Silly question here, but I am not getting a certain part in the solution in a problem.
Evaluate the integral of [(sin(ln(39x)))/x]dx. We are supposed to take u=ln(39x), and get du=(1/x)dx, and the then whole thing is simply solved using integration formulas. But my confusion is in the du=(1/x)dx. If u=ln(39x)m shouldnt du=39(1/39x)dx ?? I did this and got an extra -1/39 in my answer, but the solution doesnt have that as they just took (1/x)dx. I wonder why? Am I missing something here?
yes, you are right...almost...
u= ln (39x)
but ln (ab)=lna + lnb
u= ln39 + lnx
du= 0+1/x dx
Ohhh yeah! Got it! Thanks!
In the given problem, you are asked to evaluate the integral of [(sin(ln(39x)))/x]dx by using the substitution method. Let's go through the steps and understand the reason behind the discrepancy you encountered.
1. We start by making the substitution u = ln(39x).

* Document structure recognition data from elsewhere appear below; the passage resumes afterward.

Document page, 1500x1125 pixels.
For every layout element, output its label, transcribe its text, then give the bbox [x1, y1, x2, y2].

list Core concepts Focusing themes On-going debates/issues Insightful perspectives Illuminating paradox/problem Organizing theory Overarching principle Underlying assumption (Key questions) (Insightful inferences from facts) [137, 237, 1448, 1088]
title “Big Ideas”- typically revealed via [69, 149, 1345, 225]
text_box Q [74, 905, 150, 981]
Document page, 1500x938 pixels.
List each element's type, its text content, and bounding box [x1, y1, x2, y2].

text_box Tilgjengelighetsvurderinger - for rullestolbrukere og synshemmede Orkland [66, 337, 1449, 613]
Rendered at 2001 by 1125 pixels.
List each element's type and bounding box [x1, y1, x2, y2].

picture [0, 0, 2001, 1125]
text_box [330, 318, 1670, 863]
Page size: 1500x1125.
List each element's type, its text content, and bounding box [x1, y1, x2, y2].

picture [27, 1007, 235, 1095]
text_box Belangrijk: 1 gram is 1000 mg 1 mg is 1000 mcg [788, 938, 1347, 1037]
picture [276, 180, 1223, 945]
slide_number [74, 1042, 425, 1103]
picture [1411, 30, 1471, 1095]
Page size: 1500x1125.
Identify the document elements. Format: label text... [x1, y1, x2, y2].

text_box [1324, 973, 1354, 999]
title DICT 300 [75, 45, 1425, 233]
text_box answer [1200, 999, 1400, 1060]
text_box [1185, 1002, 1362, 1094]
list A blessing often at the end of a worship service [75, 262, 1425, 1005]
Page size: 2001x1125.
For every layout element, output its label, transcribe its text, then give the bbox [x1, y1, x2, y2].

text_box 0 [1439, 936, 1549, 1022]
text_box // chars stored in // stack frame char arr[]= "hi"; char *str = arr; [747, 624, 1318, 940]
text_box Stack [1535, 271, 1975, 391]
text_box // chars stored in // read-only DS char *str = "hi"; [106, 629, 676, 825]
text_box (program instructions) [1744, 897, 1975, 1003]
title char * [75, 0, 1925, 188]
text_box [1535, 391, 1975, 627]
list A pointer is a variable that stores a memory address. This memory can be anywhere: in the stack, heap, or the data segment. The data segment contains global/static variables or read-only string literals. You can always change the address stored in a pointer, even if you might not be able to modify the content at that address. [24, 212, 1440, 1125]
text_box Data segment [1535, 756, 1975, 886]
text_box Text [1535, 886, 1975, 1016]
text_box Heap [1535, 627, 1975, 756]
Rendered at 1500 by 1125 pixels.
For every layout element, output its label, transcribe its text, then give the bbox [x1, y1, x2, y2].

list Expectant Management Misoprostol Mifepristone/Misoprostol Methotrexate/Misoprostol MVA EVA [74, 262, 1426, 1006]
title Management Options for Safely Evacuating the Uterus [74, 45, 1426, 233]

2. To find du, we differentiate both sides of the equation u = ln(39x) with respect to x:
du/dx = (1/39x) * d(39x)/dx.
Simplifying, we get du/dx = (1/x).
Please note that since we took the derivative with respect to x, the derivative of ln(39x) with respect to x is (1/x), not 39(1/39x).
Now, let's integrate the given expression using the substitution method. We have:
∫[(sin(ln(39x)))/x]dx
Using the substitution u = ln(39x), we can rewrite the integral as:
∫sin(u)du
This is now a standard integral. The antiderivative of sin(u) is -cos(u), so we can integrate to get:
-∫cos(u) du
Replacing u with ln(39x):
-∫cos(ln(39x)) du
Now, we can evaluate the integral:
-∫cos(ln(39x)) du = -sin(ln(39x)) + C
This is the final answer, where C is the constant of integration.
To summarize, the substitution was made correctly, and the differential du was correctly obtained as (1/x)dx. The discrepancy might have occurred due to a simple arithmetic mistake where the factor of 39 in the denominator was incorrectly incorporated into the derivative, thus resulting in an extra term in the final answer.
It's always a good idea to check your calculations for possible errors and carefully track the algebraic manipulations during the integration process to avoid such discrepancies.